■ Task goal
Begin at the line containing "Panel set 2: Plain" in the data below and go on through the line containing "The current state", repeating each line exactly; include both ends and no other line.

Data items
>>>>>

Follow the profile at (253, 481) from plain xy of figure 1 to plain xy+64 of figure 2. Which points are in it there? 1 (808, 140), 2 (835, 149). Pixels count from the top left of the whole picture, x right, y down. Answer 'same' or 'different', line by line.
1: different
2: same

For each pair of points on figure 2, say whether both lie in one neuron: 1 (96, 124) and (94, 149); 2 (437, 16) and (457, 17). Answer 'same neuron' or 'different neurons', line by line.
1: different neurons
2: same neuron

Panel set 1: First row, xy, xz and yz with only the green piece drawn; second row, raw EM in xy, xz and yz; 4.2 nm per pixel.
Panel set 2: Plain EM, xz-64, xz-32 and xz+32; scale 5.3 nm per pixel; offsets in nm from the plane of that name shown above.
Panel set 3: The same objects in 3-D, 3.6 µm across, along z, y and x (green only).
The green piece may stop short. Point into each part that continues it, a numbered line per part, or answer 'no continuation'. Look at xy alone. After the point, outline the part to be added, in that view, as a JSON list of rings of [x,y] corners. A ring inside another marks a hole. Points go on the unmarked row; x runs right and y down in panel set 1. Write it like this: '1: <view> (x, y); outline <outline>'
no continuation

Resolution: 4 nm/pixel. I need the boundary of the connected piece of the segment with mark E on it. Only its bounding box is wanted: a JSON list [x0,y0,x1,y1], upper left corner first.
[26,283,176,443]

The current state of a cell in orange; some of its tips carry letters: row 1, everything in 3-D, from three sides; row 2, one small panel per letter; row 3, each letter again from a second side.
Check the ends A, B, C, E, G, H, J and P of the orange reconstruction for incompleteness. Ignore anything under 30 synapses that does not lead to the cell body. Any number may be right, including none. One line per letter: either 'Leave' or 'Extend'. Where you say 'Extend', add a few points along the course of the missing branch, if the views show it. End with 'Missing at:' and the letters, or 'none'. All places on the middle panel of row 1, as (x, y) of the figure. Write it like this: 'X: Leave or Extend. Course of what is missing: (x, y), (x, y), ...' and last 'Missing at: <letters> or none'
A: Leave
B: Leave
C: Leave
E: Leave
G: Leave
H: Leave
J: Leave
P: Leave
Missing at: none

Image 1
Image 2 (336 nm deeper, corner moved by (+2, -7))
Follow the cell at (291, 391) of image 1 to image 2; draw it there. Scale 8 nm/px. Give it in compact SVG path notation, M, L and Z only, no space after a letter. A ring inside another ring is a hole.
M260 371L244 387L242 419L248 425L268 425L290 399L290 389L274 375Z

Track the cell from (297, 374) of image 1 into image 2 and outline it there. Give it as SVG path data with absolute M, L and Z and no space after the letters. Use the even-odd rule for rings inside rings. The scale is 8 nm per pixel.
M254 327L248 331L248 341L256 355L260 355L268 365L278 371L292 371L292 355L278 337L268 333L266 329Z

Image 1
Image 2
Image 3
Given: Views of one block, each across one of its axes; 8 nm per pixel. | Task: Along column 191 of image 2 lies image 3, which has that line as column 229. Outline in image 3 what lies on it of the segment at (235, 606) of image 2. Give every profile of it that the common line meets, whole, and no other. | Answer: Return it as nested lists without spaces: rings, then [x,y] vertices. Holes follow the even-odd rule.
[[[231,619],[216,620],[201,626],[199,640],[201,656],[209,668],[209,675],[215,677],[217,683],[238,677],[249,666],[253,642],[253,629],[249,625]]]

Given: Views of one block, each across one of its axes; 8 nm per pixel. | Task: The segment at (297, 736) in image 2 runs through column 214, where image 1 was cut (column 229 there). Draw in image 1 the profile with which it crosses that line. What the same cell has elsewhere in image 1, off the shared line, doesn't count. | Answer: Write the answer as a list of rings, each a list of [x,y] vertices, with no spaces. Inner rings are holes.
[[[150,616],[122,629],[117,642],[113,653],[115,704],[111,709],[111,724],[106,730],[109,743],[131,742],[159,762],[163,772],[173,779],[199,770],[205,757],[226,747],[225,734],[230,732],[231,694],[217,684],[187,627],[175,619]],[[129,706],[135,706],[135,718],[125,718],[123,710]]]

<<<<<

■ Completed exercise
Panel set 2: Plain EM, xz-64, xz-32 and xz+32; scale 5.3 nm per pixel; offsets in nm from the plane of that name shown above.
Panel set 3: The same objects in 3-D, 3.6 µm across, along z, y and x (green only).
The green piece may stop short. Point into each part that continues it, a numbered line per part, or answer 'no continuation'. Look at xy alone. After the point, outline the part to be added, in that view, as a JSON list of rings of [x,y] corners. A ring inside another marks a hole. Points go on the unmarked row; x runs right and y down in panel set 1. Write it like this: '1: <view> (x, y); outline <outline>'
no continuation

Resolution: 4 nm/pixel. I need the boundary of the connected piece of the segment with mark E on it. Only its bounding box is wanted: a JSON list [x0,y0,x1,y1], upper left corner first.
[26,283,176,443]

The current state of a cell in orange; some of its tips carry letters: row 1, everything in 3-D, from three sides; row 2, one small panel per letter; row 3, each letter again from a second side.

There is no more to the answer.